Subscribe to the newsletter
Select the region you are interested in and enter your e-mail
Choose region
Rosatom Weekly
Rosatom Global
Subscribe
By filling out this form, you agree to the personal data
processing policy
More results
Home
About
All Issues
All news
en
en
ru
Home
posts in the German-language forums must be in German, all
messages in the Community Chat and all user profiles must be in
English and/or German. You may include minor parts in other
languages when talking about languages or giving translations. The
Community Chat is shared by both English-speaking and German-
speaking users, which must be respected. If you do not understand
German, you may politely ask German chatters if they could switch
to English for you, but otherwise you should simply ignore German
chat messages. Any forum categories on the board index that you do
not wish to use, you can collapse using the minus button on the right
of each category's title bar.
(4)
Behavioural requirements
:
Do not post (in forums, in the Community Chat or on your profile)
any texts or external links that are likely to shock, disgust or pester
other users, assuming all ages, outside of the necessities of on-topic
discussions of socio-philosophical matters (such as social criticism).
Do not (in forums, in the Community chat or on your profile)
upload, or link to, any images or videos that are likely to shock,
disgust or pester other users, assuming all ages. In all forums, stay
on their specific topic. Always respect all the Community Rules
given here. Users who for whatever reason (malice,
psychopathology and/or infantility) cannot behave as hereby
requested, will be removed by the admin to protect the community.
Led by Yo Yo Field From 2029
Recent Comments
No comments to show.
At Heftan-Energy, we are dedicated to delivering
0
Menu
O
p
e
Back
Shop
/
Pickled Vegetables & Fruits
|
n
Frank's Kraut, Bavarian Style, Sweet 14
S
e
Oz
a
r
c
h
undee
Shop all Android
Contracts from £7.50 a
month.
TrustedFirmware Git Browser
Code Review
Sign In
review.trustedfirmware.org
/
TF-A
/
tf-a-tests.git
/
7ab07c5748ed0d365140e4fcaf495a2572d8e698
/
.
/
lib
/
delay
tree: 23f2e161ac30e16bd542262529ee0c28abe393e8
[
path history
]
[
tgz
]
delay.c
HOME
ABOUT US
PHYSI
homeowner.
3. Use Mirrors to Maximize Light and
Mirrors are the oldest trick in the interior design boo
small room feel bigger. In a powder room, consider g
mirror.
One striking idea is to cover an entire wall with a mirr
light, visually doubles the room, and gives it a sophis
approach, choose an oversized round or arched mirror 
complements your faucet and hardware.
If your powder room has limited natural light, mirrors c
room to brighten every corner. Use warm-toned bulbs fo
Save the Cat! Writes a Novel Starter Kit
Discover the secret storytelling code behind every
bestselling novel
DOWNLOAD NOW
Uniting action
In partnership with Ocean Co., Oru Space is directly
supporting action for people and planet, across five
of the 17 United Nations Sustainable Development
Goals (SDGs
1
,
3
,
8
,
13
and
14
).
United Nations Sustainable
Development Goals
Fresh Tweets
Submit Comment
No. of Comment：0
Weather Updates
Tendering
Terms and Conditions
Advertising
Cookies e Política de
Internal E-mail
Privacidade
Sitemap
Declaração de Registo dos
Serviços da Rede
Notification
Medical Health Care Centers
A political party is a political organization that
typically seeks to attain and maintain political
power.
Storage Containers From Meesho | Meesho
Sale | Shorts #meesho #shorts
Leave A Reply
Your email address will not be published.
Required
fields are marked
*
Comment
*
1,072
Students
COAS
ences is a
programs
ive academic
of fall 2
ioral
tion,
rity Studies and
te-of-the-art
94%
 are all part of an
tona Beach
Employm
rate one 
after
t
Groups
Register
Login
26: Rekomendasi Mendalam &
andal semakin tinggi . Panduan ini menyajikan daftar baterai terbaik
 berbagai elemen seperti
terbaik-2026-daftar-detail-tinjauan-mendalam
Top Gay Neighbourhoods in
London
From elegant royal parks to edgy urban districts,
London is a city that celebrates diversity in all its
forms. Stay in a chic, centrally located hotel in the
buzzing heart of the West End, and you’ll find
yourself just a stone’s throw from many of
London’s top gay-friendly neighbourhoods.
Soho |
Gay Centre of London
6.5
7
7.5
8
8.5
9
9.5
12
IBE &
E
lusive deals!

---+---

Task details. Give the number of lines in the material above that contain the word "Nations", and add nothing.

Solved problem. 2